--- Job ---
Search the material and gather each line with "Easily" in it.

--- Records shown ---
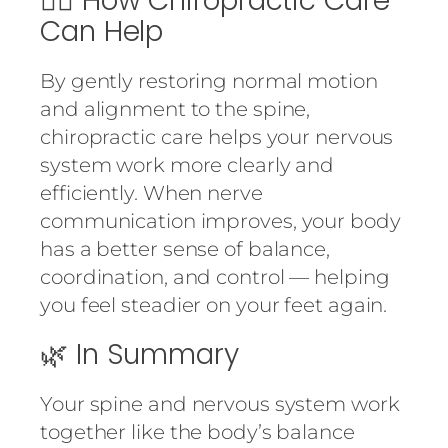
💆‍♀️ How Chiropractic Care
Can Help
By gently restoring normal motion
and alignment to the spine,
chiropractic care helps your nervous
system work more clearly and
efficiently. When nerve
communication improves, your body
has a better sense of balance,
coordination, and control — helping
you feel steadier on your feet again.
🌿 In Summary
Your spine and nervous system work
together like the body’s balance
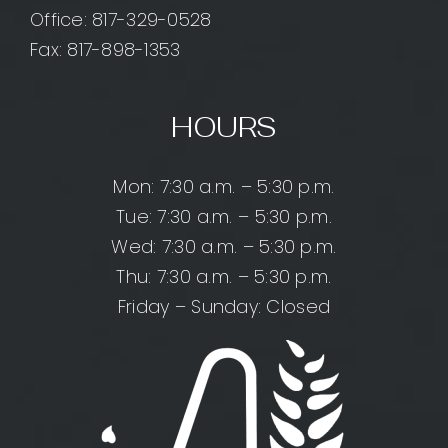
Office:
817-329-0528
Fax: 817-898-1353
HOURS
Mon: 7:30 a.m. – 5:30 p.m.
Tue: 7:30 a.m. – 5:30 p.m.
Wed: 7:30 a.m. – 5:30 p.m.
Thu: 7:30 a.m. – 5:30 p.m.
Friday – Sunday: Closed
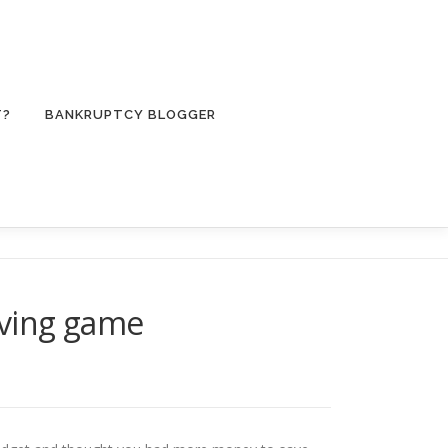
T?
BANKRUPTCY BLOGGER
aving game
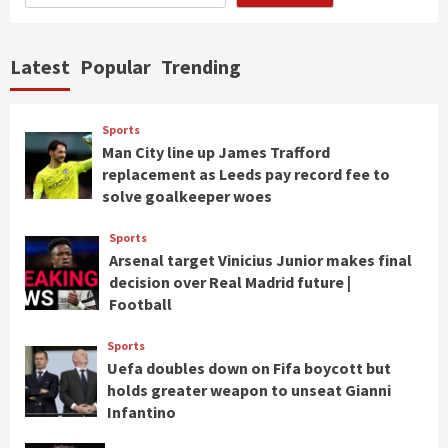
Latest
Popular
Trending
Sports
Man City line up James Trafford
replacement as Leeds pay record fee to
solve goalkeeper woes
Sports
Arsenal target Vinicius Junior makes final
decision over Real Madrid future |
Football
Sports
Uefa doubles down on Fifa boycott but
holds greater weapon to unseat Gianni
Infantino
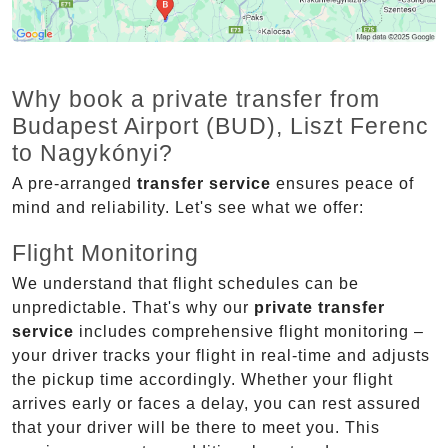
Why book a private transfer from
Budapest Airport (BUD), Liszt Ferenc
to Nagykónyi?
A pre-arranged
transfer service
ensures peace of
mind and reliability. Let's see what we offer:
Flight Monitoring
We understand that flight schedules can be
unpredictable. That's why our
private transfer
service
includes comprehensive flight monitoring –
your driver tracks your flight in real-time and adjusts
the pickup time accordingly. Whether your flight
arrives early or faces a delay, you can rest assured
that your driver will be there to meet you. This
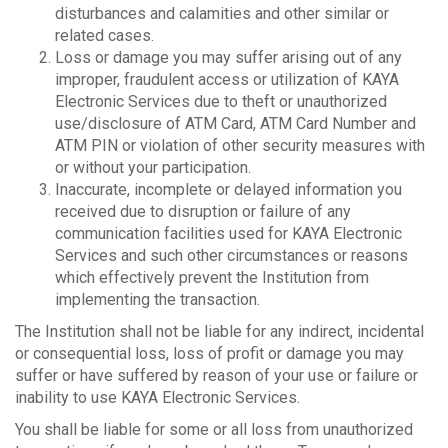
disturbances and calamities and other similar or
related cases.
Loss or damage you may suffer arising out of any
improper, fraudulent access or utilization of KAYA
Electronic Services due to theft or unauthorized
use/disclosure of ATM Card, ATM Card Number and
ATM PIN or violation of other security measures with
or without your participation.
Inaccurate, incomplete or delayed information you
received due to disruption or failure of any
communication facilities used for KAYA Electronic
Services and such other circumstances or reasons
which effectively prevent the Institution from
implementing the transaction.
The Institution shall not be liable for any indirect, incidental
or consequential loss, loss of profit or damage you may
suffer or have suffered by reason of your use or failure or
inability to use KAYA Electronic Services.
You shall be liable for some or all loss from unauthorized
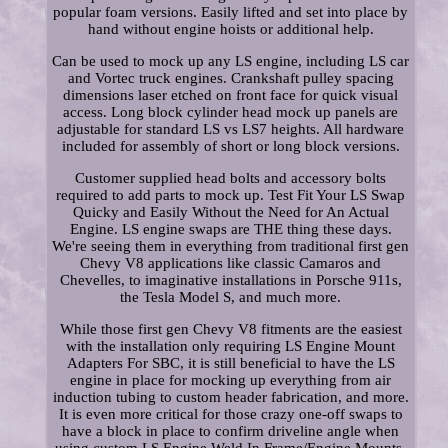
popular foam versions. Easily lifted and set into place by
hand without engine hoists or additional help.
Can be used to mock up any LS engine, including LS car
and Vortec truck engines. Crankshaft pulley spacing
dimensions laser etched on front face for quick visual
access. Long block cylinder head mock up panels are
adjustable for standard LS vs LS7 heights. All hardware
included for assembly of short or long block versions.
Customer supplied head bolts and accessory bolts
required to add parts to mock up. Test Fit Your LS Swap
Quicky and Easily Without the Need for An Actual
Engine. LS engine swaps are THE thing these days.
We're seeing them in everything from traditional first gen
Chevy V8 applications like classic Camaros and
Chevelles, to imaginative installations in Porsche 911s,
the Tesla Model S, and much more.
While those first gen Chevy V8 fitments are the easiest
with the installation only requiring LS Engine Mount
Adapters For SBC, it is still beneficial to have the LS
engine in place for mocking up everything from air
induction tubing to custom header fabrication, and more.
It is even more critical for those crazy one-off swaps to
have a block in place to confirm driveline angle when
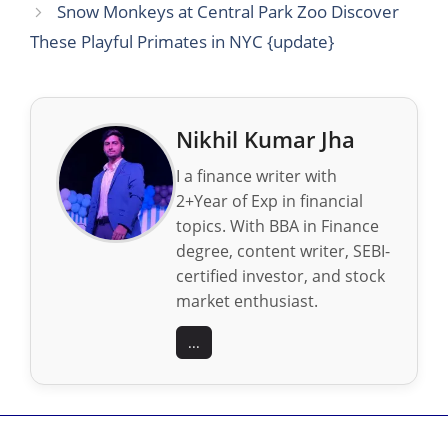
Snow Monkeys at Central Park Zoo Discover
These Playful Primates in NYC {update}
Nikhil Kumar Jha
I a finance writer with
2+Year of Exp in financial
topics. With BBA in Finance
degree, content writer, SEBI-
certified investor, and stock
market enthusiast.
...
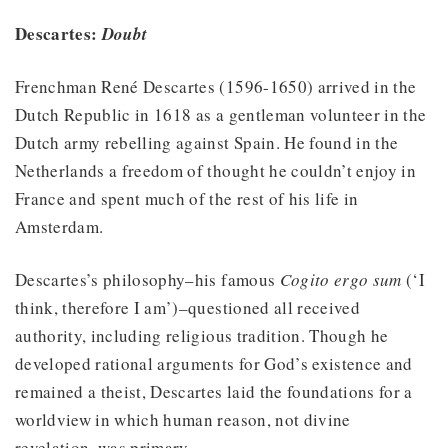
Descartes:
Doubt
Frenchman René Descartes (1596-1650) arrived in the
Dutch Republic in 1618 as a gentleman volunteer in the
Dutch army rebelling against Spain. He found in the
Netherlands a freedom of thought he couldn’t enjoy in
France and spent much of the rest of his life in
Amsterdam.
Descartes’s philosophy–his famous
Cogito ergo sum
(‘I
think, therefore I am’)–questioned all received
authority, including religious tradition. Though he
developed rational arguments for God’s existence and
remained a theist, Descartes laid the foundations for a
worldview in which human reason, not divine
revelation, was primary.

--- Response ---
popular foam versions. Easily lifted and set into place by
Quicky and Easily Without the Need for An Actual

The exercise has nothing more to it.